▸ Exercise instructions: From the forum thread about the buck below, return word for word the passage between "## Nubiansrus1 (Sep" and "does smell lmao.", inclusive.

▸ Text excerpt:
# pygmy buck?



## Nubiansrus1 (Sep 2, 2009)

I agreed to take a boer buck without seeing him. Well here he is. A pygmy right? I dont do small breeds... tell me what you think of him. Is it just me or does he look a bit skinny/wormy? He sure does smell lmao.

**Excuse the horse poo, hes out with the horses right now lol**


----------



## RowdyKidz (Apr 2, 2009)

I'd say Nigi...He doesn't look like my caramel bucks or any pygmy bucks I've seen, face wise. Maybe a mix?


----------



## Idahodreamer (Sep 19, 2009)

He seriously looks like a pigmy/nigerian mix--- if not full Nigerian. He totally has a nigie face there.  He's cute.


----------



## liz (Oct 5, 2007)

Nigi or nigi/pygmy mix and he's over 2 years old. A fecal and the right groceries will have him looking better in no time.

Stored dataset items
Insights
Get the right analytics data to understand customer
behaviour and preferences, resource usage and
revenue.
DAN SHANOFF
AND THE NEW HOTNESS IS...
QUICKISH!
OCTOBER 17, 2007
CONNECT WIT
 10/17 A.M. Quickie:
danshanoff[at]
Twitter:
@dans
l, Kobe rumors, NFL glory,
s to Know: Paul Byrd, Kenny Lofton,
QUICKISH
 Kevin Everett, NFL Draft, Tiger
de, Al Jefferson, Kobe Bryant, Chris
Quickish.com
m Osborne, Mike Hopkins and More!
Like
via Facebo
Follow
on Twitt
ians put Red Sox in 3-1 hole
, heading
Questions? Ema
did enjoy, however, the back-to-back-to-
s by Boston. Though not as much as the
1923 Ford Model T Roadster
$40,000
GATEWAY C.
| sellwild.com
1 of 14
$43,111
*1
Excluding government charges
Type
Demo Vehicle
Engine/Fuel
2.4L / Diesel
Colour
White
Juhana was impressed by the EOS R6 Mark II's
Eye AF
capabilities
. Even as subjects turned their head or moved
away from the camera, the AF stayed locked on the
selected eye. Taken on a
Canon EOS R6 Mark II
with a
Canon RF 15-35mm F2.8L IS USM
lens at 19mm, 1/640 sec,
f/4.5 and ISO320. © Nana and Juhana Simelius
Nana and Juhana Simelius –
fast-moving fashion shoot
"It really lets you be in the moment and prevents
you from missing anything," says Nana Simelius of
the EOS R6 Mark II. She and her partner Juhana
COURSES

--

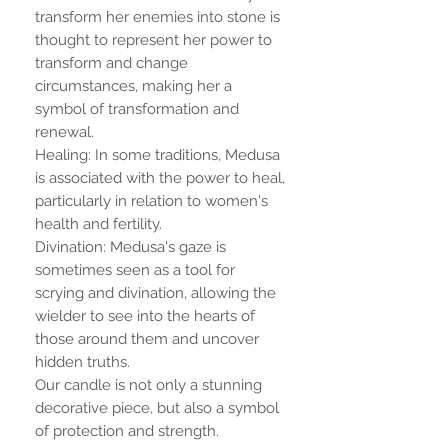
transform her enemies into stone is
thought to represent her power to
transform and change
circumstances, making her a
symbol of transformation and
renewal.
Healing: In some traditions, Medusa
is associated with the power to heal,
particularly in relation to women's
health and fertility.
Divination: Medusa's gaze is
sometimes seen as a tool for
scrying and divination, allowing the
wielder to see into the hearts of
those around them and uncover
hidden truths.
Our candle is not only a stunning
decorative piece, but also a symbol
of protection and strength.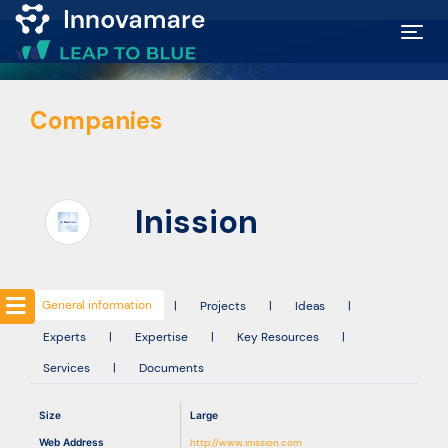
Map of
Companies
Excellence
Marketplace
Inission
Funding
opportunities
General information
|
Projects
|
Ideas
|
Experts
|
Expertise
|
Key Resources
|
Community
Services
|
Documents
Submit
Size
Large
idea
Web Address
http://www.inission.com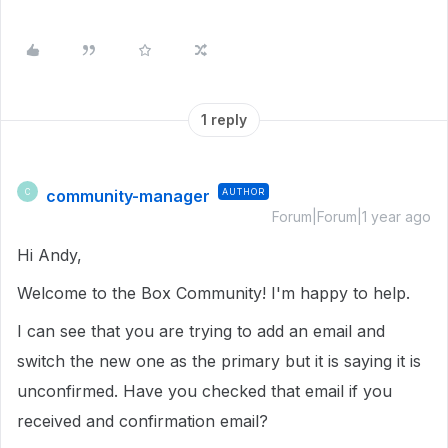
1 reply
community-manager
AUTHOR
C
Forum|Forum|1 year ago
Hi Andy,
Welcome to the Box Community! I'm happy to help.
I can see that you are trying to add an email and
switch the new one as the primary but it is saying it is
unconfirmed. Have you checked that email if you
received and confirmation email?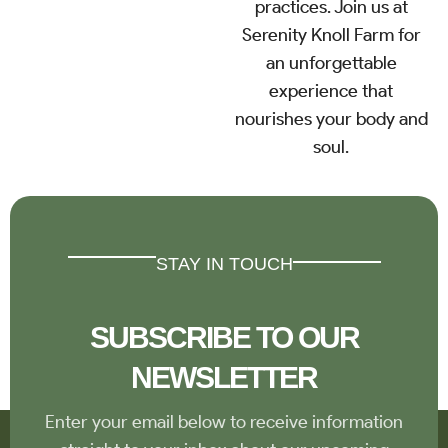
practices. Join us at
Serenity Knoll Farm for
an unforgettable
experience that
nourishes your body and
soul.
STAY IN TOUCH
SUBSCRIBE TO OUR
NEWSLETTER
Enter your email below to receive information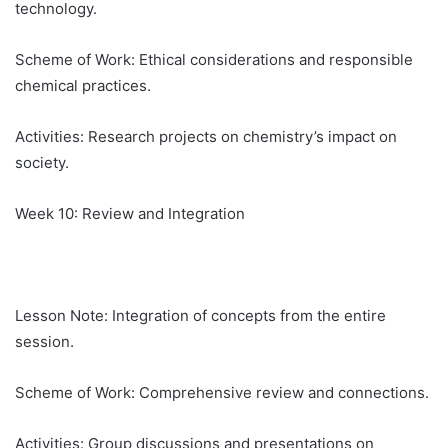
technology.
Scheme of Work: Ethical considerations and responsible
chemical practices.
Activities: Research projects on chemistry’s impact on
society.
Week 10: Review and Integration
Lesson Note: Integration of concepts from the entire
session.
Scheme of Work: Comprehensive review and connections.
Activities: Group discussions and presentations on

...

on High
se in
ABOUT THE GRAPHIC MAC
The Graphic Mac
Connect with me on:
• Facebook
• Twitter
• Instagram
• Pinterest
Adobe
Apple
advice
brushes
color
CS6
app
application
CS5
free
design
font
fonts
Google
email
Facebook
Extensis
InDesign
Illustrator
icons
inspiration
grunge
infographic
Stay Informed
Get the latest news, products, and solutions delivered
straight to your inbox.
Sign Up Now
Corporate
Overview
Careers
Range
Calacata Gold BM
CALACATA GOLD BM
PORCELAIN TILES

▸ Result of this task:
## Nubiansrus1 (Sep 2, 2009)

I agreed to take a boer buck without seeing him. Well here he is. A pygmy right? I dont do small breeds... tell me what you think of him. Is it just me or does he look a bit skinny/wormy? He sure does smell lmao.